* _Data provided_:
|---|
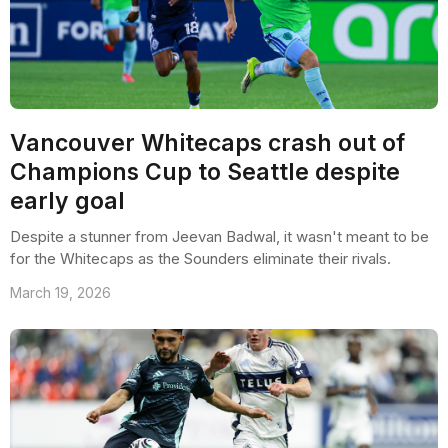
Vancouver Whitecaps crash out of
Champions Cup to Seattle despite
early goal
Despite a stunner from Jeevan Badwal, it wasn't meant to be
for the Whitecaps as the Sounders eliminate their rivals.
March 19, 2026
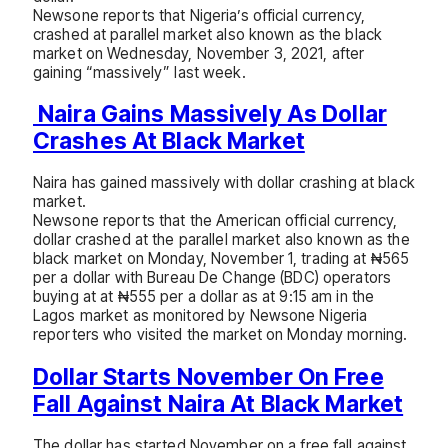
Newsone reports that Nigeria’s official currency,
crashed at parallel market also known as the black
market on Wednesday, November 3, 2021, after
gaining “massively” last week.
Naira Gains Massively As Dollar
Crashes At Black Market
Naira has gained massively with dollar crashing at black
market.
Newsone reports that the American official currency,
dollar crashed at the parallel market also known as the
black market on Monday, November 1, trading at ₦565
per a dollar with Bureau De Change (BDC) operators
buying at at ₦555 per a dollar as at 9:15 am in the
Lagos market as monitored by Newsone Nigeria
reporters who visited the market on Monday morning.
Dollar Starts November On Free
Fall Against Naira At Black Market
The dollar has started November on a free fall against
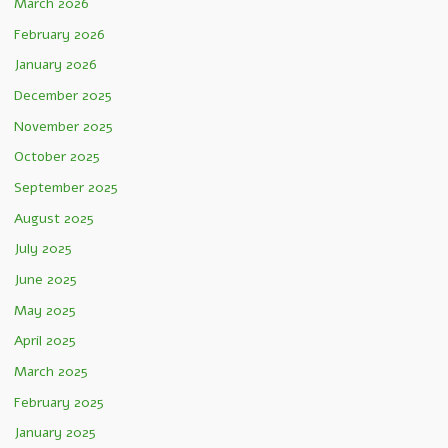
March 2026
February 2026
January 2026
December 2025
November 2025
October 2025
September 2025
August 2025
July 2025
June 2025
May 2025
April 2025
March 2025
February 2025
January 2025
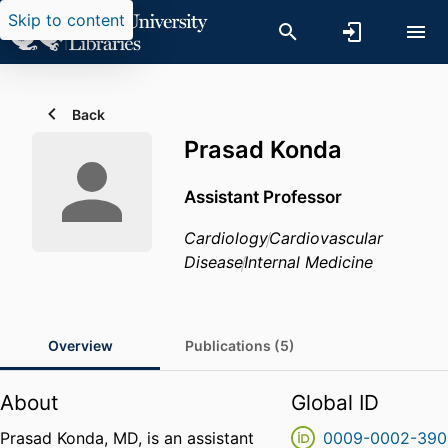
Skip to content
Back
Prasad Konda
Assistant Professor
Cardiology
Cardiovascular
Disease
Internal Medicine
Overview
Publications (5)
About
Global ID
Prasad Konda, MD, is an assistant
0009-0002-390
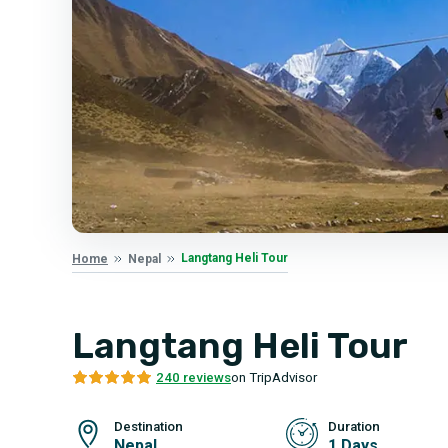
Langtang Heli Tour
Home
Nepal
Langtang Heli Tour
240 reviews
on TripAdvisor
Destination
Duration
Nepal
1 Days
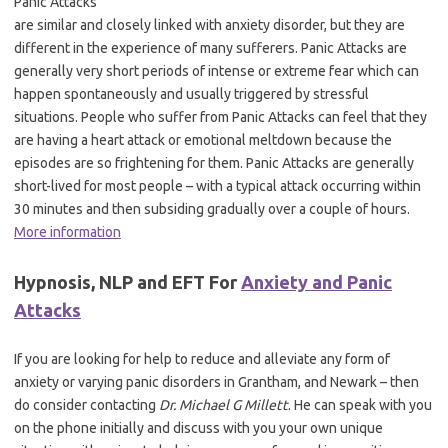
Panic Attacks
are similar and closely linked with anxiety disorder, but they are
different in the experience of many sufferers. Panic Attacks are
generally very short periods of intense or extreme fear which can
happen spontaneously and usually triggered by stressful
situations. People who suffer from Panic Attacks can feel that they
are having a heart attack or emotional meltdown because the
episodes are so frightening for them. Panic Attacks are generally
short-lived for most people – with a typical attack occurring within
30 minutes and then subsiding gradually over a couple of hours.
More information
Hypnosis, NLP and EFT For
Anxiety and Panic
Attacks
If you are looking for help to reduce and alleviate any form of
anxiety or varying panic disorders in Grantham, and Newark – then
do consider contacting
Dr. Michael G Millett
. He can speak with you
on the phone initially and discuss with you your own unique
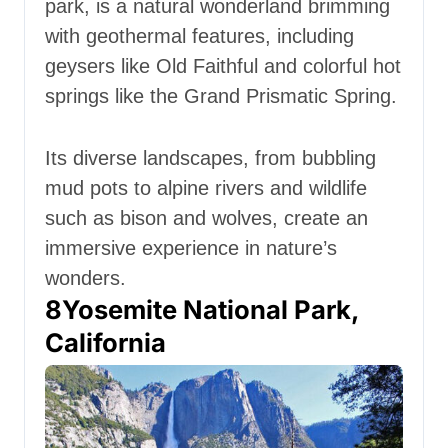
park, is a natural wonderland brimming
with geothermal features, including
geysers like Old Faithful and colorful hot
springs like the Grand Prismatic Spring.
Its diverse landscapes, from bubbling
mud pots to alpine rivers and wildlife
such as bison and wolves, create an
immersive experience in nature’s
wonders.
8
Yosemite National Park,
California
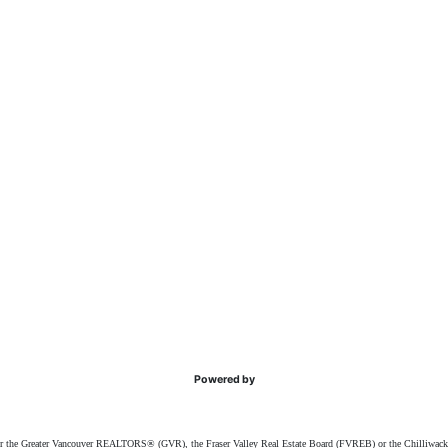
Powered by
ither the Greater Vancouver REALTORS® (GVR), the Fraser Valley Real Estate Board (FVREB) or the Chilliwack 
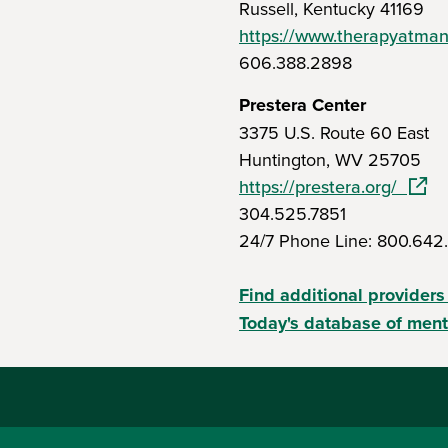
Russell, Kentucky 41169
https://www.therapyatma
606.388.2898
Prestera Center
3375 U.S. Route 60 East
Huntington, WV 25705
(open
https://prestera.org/
304.525.7851
24/7 Phone Line: 800.642
Find additional providers
Today's database of ment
|---|
* _Directions_:
Everything between and including the line above containing "for the Whitecaps" and the line containing "dollar crashed at" should be reproduced exactly, with pictures excluded.

* _Response area_:
for the Whitecaps as the Sounders eliminate their rivals.
March 19, 2026
Newsone reports that Nigeria’s official currency,
crashed at parallel market also known as the black
market on Wednesday, November 3, 2021, after
gaining “massively” last week.
Naira Gains Massively As Dollar
Crashes At Black Market
Naira has gained massively with dollar crashing at black
market.
Newsone reports that the American official currency,
dollar crashed at the parallel market also known as the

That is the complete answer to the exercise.